Le battute sboccate persistono ma sono lontani gli intenti provocatori della giovinezza, ora le parole mostrano alla perfezione caratteri e profili dei personaggi. Sono le quattro pellicole della perfezione, racconti intimissimi in cui emergono tematiche importanti. Non sono le storie a creare i personaggi ma bensì i personaggi a generare le narrazioni. In quest’universo narrativo ancora una volta e in maniera prepotente emergono le donne (fatta eccezione per “Parla con lei”). Sì, le donne, celebrate come non mai nella filmografia del regista. Ogni personaggio è un colpo al cuore, un’ipnotica somma di dettagli e spiriti contrastanti. Sono psicologie affascinanti, realistiche nell’affrontare realtà al limite del credibile ma che funzionano nel contesto narrativo grazie alla grandissima sensibilità e alla cura meticolosa nel racconto che Almodovar ci mette.

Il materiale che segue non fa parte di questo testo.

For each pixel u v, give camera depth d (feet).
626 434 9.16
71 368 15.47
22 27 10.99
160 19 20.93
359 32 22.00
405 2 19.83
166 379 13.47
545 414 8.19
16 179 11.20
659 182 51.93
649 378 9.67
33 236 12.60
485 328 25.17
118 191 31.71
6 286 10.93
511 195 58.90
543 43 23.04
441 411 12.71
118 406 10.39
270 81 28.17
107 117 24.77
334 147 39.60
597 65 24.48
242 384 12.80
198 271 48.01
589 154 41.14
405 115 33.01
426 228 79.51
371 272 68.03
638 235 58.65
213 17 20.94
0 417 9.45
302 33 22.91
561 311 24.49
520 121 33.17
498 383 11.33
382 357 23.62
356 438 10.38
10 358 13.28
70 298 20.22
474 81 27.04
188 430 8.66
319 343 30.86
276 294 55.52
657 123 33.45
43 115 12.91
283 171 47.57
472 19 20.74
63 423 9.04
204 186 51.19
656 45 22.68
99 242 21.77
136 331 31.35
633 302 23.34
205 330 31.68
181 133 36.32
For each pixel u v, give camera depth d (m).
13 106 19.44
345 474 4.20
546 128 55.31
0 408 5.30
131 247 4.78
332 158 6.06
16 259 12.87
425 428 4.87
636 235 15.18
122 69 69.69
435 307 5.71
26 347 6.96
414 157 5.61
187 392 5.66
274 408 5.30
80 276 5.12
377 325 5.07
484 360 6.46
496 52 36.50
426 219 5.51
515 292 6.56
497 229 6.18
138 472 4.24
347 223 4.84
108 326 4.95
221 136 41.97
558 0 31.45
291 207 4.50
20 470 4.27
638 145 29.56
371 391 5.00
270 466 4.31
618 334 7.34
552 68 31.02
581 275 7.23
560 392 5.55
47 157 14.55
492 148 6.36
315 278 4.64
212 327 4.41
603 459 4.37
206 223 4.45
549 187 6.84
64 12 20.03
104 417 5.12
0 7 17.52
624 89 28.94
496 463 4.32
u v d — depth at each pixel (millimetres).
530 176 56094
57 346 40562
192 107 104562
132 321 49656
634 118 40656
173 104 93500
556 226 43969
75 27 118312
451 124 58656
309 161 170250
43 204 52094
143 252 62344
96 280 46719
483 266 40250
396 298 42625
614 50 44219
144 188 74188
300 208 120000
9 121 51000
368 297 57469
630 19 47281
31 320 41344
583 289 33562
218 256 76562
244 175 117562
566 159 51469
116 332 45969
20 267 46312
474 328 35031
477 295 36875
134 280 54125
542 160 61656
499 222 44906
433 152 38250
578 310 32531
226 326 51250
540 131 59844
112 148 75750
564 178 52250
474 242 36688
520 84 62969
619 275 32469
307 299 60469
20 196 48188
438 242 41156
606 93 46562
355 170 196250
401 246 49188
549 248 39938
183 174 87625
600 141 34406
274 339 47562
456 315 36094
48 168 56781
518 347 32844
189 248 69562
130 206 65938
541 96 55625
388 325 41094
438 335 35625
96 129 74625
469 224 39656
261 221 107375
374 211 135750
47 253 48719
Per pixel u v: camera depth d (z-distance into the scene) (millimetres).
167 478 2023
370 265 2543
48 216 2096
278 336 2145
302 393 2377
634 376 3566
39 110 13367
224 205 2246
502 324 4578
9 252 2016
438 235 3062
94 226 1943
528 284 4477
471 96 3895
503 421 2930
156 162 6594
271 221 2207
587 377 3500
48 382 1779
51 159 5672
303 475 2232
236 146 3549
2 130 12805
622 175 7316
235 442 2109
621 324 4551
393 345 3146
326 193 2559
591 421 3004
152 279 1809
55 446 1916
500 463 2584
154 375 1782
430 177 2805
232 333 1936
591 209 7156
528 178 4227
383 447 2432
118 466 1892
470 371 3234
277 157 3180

Dopo essere stato più volte accusato di misoginia, il regista dimostra al mondo intero quello che i fan della prima ora hanno sempre riconosciuto: un amore sconfinato per l’essere femminile, infarcito di musica, personaggi del mito cinematografico, tutto quello che ha creato il suo immaginario. I film di Almodovar diventano così opere enciclopediche della cultura pop, in cui convergono tutte le influenze e le suggestioni che hanno formato l’autore. Sono anche (spesso) storie sull’amicizia, sui sentimenti e sull’importanza degli affetti. Ancora una volta nessuno è realmente solo. Il cinema del regista non è mai stato così in stato di grazia.